The Revd Bill Braviner (Durham), a diocesan disability adviser and co-founder of Disability and Jesus, welcomed evidence of an increase in support and advocacy for disabled people. Could the share allocated to this priority be made clear? He had also been heartened to hear that the hours of the national disability adviser for the whole Church were being increased from one to three days a week — though could even longer be required? One of the adviser’s responsibilities was producing a strategic plan: could there be assurance that wide consultation would accompany this, with diocesan disability advisers and others working in the field?

Mr Spence said that the Secretary General would provide this information. The Archbishops’ Council would continue to engage.

The Bishop of Oxford, Dr Steven Croft, asked whether provision for work on the climate emergency was sufficient, given that this was “the greatest existential threat to our planet” and that the part played by faith communities was “absolutely key”.

Mr Spence said that the budget for this had been increased, but he warned against confusing “the dedicated resource identified here with the totality of effort that exists”. The Social Impact Fund might also be used in this area.

The Revd Dr Philip Plyming (Universities and TEIs) thanked the Synod for its ongoing commitment to ministerial training through Vote 1. The TEI sector was “enthusiastic” about the 50-per-cent increase in ordinands, who were increasingly under 30, equally male and female, and of a high quality. Clergy were not only being trained themselves, but being released to train and invest in others. But Vote 1 did not represent the true cost of training priests in the Church, Dr Plyming reminded the Synod. All TEIs had to find extra money to fund their core business of training ordinands, and as such he welcomed the Resourcing Ministerial Education review.

Gavin Oldham (Oxford) asked why there had been no attempt to implement his private member’s motion from two years ago, which called for greater centralisation of administration to save dioceses money.
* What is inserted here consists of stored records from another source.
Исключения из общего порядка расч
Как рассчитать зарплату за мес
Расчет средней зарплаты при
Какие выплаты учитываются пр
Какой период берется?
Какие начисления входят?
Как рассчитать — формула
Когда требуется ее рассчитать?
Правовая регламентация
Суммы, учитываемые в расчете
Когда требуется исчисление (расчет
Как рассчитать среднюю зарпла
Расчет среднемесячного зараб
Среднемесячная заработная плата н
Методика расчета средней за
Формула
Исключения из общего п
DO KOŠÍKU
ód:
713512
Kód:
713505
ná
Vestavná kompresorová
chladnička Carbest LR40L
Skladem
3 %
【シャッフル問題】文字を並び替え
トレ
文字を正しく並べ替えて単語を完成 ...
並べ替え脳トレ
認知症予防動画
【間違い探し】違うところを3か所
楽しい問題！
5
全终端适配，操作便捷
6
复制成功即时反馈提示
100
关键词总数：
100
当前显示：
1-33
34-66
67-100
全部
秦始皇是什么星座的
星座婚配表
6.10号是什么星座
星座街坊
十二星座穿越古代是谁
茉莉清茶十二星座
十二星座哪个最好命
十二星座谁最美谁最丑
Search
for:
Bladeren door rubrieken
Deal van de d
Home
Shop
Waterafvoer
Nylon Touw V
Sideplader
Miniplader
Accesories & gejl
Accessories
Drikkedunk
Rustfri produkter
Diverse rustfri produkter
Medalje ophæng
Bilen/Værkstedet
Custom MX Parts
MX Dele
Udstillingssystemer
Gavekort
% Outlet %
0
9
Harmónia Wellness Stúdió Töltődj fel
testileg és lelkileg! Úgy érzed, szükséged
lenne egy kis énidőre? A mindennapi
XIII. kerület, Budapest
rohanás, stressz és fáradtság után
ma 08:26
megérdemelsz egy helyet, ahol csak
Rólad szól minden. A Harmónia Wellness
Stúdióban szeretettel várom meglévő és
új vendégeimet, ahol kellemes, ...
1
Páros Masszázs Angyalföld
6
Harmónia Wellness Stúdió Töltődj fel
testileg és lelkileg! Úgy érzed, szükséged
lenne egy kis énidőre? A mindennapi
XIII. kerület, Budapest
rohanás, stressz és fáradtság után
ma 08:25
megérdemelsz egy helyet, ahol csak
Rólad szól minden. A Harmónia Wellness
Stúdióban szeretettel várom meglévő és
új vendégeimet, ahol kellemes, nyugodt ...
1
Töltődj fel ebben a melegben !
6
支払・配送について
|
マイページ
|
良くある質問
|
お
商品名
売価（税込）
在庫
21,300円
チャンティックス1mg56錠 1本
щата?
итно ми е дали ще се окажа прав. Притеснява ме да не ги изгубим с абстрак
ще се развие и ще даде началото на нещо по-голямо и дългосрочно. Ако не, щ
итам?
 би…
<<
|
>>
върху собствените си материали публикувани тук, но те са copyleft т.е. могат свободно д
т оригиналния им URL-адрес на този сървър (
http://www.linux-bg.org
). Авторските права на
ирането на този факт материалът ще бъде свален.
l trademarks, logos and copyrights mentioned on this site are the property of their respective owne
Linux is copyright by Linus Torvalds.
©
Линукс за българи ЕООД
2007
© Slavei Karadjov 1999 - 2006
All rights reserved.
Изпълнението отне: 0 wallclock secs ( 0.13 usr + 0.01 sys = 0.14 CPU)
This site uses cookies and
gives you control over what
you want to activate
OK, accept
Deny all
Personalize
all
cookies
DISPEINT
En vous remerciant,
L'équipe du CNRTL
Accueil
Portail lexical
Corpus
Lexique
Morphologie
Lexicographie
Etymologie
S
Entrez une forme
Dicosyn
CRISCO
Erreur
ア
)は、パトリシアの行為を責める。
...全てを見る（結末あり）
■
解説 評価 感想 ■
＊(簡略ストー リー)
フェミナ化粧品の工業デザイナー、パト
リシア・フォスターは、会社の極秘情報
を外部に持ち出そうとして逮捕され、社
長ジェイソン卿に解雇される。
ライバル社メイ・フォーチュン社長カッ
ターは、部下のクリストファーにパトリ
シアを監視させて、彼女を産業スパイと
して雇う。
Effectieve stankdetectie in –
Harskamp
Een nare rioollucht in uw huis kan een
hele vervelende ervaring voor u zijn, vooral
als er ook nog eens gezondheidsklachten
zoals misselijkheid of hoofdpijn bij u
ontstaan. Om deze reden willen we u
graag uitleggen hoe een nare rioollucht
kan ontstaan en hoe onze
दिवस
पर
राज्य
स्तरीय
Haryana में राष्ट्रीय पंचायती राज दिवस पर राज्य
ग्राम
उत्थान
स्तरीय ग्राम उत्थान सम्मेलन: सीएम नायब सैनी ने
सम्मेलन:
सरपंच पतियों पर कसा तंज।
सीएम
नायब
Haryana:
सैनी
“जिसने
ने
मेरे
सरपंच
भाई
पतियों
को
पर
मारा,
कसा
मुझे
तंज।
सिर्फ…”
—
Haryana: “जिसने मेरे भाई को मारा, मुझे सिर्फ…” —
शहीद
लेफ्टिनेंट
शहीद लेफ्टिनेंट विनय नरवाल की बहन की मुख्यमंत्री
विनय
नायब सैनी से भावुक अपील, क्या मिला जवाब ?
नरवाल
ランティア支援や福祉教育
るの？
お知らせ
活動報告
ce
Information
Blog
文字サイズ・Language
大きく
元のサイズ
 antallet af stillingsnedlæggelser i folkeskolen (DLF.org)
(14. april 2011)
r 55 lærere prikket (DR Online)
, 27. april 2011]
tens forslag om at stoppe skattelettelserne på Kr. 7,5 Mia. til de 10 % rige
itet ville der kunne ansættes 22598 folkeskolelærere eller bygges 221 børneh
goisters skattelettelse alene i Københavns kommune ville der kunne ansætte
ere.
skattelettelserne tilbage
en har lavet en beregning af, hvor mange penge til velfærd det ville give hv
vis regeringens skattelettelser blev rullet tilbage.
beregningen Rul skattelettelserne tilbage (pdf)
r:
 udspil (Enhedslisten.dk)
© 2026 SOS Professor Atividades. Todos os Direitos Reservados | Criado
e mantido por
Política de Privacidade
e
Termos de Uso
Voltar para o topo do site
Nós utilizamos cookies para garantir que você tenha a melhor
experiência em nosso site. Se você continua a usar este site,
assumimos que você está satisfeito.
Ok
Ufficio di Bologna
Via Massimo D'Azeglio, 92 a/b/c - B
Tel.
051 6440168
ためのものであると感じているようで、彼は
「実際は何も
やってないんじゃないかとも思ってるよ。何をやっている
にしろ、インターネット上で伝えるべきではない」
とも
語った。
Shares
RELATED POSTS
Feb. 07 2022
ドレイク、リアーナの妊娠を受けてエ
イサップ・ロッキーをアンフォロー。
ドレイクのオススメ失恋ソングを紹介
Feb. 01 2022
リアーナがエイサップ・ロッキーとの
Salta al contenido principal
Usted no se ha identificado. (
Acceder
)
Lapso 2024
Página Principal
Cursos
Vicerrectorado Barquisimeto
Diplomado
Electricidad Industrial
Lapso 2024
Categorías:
If there were not going to be efforts through the Dioceses Commission to create efficiencies, then the Archbishops’ Council must take on the task, he said. “I know we are very dispersed and we have 42 fiefdoms. But no organisation would run duplication of administration the way we do in this Church.”

Mr Spence said that although the Council had not undertaken a fundamental review of the centralisation of administration, there was discussion about what rationalisation could be implemented; but he did not detect much enthusiasm for anything significant from the national staff of the C of E.

The synod took note of the report.

Mr Spence moved the votes for Training for Ministry (£17,589,013) and National Church Responsibilities (£22,088,169), and these were carried.

He then moved Grants (£1,241,579).

Sam Margrave (Coventry) asked what work was being done to boost “ecclesiastical entrepreneurship” among parishes, which could help in developing new funding streams and effectively create a new “glebe for the next generation”.

Mr Spence replied that he would be happy to hear from Mr Margrave on the topic and agreed that it was vital to look beyond traditional forms of income generation. “I continue to yearn for the day we have, as in Blackburn, a cathedral gin in every cathedral,” he said. “Not least, so we can watch thousands of people travel round the country so they get the complete set. Mrs Spence in the gallery, please note: that is our holiday plan.”

The vote was carried.

Mr Spence then moved Mission Agency Pension Contributions (£697,742).

The Revd John Dunnett (Chelmsford) said that the figure of £697,000 might seem like small fry compared with the larger sums agreed in other lines of the budget, but it was a very significant and substantial figure for mission agencies, such as CPAS, which he led.

The vote was carried, as was the Clergy Housing Retirement Grant (£5,298,598).

The Synod then approved the proposals for apportionment to dioceses and for the pooling adjustment in respect of additional maintenance grants for ordinands (all set out in GS 2141).